| Dataset entries |
•••

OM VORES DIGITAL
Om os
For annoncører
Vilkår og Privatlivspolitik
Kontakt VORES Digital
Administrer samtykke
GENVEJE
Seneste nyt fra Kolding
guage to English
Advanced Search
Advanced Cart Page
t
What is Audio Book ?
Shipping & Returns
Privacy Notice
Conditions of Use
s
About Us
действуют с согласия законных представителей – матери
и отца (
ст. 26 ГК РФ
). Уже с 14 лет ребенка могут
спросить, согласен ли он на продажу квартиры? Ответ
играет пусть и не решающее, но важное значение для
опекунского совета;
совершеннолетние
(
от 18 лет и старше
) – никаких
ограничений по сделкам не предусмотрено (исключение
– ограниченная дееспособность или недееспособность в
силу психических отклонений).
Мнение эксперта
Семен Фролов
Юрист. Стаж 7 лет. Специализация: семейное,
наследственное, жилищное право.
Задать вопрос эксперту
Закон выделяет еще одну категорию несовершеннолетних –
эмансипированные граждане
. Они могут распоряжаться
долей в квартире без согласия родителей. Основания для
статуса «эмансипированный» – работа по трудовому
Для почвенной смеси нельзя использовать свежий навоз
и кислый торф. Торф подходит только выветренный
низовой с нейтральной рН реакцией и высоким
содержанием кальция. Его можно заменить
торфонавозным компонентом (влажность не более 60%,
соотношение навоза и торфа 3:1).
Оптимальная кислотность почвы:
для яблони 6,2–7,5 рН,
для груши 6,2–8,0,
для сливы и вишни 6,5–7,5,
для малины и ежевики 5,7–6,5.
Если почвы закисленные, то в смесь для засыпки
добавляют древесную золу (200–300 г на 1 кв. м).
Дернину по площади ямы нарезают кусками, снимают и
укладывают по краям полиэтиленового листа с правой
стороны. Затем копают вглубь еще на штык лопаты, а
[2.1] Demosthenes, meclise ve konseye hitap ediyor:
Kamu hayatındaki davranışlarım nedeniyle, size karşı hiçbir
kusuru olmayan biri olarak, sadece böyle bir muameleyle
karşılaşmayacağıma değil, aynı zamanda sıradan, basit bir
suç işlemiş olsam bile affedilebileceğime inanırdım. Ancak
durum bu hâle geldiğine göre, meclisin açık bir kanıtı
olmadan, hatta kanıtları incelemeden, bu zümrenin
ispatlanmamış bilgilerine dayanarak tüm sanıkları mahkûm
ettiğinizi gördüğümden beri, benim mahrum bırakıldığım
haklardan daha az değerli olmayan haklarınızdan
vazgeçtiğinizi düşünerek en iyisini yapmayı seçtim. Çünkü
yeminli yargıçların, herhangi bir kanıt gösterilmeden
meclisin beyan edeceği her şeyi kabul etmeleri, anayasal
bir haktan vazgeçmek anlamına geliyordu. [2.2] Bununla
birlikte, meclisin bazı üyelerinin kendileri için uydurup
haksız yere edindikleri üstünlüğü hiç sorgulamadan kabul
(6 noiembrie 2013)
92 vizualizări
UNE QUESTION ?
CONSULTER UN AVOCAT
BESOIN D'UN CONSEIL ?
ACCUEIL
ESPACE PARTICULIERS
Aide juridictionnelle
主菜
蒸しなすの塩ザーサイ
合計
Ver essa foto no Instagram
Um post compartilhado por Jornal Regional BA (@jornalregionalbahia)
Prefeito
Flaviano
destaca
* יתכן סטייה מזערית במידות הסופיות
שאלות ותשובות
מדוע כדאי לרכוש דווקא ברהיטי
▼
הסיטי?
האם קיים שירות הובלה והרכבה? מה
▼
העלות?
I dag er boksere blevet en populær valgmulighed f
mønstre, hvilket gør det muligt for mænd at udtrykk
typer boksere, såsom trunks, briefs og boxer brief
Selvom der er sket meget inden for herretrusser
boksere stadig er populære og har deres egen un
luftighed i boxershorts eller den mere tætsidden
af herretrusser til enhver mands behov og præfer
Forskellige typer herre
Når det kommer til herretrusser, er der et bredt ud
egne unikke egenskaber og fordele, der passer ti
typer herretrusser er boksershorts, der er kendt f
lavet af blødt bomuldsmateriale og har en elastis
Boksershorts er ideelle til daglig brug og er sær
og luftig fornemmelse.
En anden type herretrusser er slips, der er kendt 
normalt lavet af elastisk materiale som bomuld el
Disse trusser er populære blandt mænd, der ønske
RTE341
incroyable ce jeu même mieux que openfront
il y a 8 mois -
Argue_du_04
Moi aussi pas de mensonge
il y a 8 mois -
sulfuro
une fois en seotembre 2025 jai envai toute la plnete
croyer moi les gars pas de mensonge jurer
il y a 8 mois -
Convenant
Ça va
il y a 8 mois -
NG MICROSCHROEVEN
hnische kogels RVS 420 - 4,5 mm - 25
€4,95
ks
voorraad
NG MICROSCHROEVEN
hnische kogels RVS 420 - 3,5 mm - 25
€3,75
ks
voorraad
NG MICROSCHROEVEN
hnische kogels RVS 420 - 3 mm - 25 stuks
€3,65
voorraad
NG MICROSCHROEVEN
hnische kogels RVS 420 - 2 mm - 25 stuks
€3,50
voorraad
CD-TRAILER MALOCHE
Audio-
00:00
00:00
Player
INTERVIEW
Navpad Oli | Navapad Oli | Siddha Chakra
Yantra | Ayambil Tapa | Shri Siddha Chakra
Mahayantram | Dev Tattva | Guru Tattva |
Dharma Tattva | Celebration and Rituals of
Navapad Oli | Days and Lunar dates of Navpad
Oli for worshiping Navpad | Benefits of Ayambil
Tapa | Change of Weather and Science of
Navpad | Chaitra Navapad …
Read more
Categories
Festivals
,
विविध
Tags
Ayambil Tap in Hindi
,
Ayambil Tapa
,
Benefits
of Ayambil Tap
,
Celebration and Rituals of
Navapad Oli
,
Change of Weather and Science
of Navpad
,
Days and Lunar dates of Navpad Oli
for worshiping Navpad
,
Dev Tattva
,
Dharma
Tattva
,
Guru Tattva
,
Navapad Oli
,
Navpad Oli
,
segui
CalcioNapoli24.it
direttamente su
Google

•••

Could you return all lines from the records that include the word "kabul"?

meclisin beyan edeceği her şeyi kabul etmeleri, anayasal
haksız yere edindikleri üstünlüğü hiç sorgulamadan kabul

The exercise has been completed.